Challenges:
**a.** Using the account of the Jane Duncan weekend below, judge whether each statement agrees with it: (i) Mairi Hedderwick illustrated the Janet Reachfar books; (ii) Jane Duncan retired to Cromarty after returning from Jamaica; (iii) the Old Store stands on the road that passes through the village. Answer yes or no for each, quoting the words that decide it.
**b.** According to the account of the Jane Duncan weekend, what name do Cromarty and Jemimaville take in Duncan's books?
**c.** Resume the account of the Jane Duncan weekend below, picking up after its last sentence.

Excerpt:
______________________________
I enjoyed the talks given at the festival (one by author and illustrator Mairi Hedderwick, who illustrated the Janet Reachfar books, one by academic Fiona Thompson, who has access to Jane Duncan's papers). The venue, Cromarty East Church, has recently undergone extensive renovation – the paint will apparently need ten more years of touching-up before the plaster has completely dried! We also saw the Jane Duncan exhibition at Cromarty Court Museum, itself an excellent small museum and £2 well spent. Cromarty is an extremely attractive town and the money directed to renovation and heritage projects has been used effectively.

Our main purpose for the weekend was to explore some of the places particularly significant to Duncan's life and books. As well as Cromarty, we visited Jemimaville, the small village to which Jane Duncan retired on her return from Jamaica. (Cromarty and Jemimaville are represented in composite form in the books as Achcraggan.) Duncan owned Rose Cottage on the road which passes through the village, but found that curious tourists intruded too much upon her privacy and ability to write, and eventually bought and renovated the Old Store, which lies behind the village on the edge of Udale Bay. The current owners of the Old Store have charmingly commemorated the former owner, and seem to have renamed the house Reachfar in her honour. The view across the bay must have been inspirational.
______________________________
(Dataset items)
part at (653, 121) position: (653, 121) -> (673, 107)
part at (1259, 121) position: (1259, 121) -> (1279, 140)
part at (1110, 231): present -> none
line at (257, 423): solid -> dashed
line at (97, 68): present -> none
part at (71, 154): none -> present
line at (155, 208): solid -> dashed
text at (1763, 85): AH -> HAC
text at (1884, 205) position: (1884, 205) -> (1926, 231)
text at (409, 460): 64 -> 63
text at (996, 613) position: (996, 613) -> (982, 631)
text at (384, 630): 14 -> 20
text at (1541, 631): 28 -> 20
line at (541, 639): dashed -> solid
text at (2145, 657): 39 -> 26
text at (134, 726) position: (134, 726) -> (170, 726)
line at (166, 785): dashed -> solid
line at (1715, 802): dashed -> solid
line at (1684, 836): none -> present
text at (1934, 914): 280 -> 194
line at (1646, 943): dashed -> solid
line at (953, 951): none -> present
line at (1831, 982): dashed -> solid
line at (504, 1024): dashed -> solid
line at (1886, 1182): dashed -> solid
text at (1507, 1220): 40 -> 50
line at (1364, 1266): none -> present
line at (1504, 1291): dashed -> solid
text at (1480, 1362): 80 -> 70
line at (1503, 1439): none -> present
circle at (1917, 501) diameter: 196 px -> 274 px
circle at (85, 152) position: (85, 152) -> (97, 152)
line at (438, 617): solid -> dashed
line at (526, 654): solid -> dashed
______________________________
Answer set:
**a.**
(i) Yes: "author and illustrator Mairi Hedderwick, who illustrated the Janet Reachfar books"
(ii) No: "Jemimaville, the small village to which Jane Duncan retired on her return from Jamaica"
(iii) No: "the Old Store, which lies behind the village on the edge of Udale Bay"

**b.** Achcraggan, a composite of the two places.

**c.**
Across the bay is Kirkmichael graveyard, where Duncan is buried. The kirk itself is currently in ruins (although the Kirkmichael Trust hopes to be able to renovate). The graveyard is beautifully kept. Duncan's gravestone looks back towards Jemimaville and beyond, to the Colony, high on the hillside.
Our chief pilgrimage was of course up to the Colony – the Reachfar of the books. The land is no longer in the hands of the family, and the croft itself is a ruin. There are two routes up by road; in both cases the road runs out well before the Colony and you have to continue by foot. We got fairly close, but were thwarted by dry stone walls and barbed wire on one route, and, on the other, a fearsome slurry pit. To be honest, I don't think we needed to get any closer: the view from the hillside across Cromarty Firth and Udale Bay was remarkable. Here was the spirit of Reachfar. The people are gone, but remain present in the books.

There's an excellent article on Jane Duncan here. I hope people are tempted to try My Friends the Miss Boyds, and perhaps look out for the other books in the series. As well as the rich evocation of place, the My Friends books have a playfulness and wit with language, a shrewd eye for character, and a great humanity based on a deep understanding of our connectedness to each other. The last seven or eight books in particular show a steady maturation in Duncan's skill and ambition as a writer. She is unfairly neglected.
More photos from the weekend here. Grateful thanks to
katlinel for inviting me to come on this journey with her, and for a memorable and happy weekend. And thank you to
sugoll for the driving and the port!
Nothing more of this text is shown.